## Information supplied
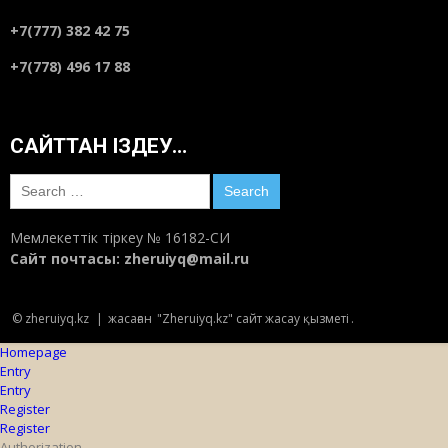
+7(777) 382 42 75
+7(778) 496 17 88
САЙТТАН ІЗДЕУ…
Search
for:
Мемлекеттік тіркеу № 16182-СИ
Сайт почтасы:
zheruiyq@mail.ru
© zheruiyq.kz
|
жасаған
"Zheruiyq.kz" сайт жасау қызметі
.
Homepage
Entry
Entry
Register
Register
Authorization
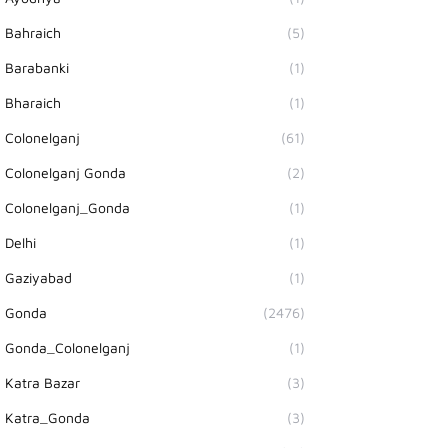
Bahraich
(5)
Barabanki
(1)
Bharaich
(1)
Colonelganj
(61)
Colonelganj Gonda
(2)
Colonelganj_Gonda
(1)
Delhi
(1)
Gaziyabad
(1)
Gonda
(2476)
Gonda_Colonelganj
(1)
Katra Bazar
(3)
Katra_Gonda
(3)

## Exercise brief
Leave out the pictures and output the rest of the records exactly.

## Exercise response
+7(777) 382 42 75
+7(778) 496 17 88
САЙТТАН ІЗДЕУ…
Search
for:
Мемлекеттік тіркеу № 16182-СИ
Сайт почтасы:
zheruiyq@mail.ru
© zheruiyq.kz
|
жасаған
"Zheruiyq.kz" сайт жасау қызметі
.
Homepage
Entry
Entry
Register
Register
Authorization
Bahraich
(5)
Barabanki
(1)
Bharaich
(1)
Colonelganj
(61)
Colonelganj Gonda
(2)
Colonelganj_Gonda
(1)
Delhi
(1)
Gaziyabad
(1)
Gonda
(2476)
Gonda_Colonelganj
(1)
Katra Bazar
(3)
Katra_Gonda
(3)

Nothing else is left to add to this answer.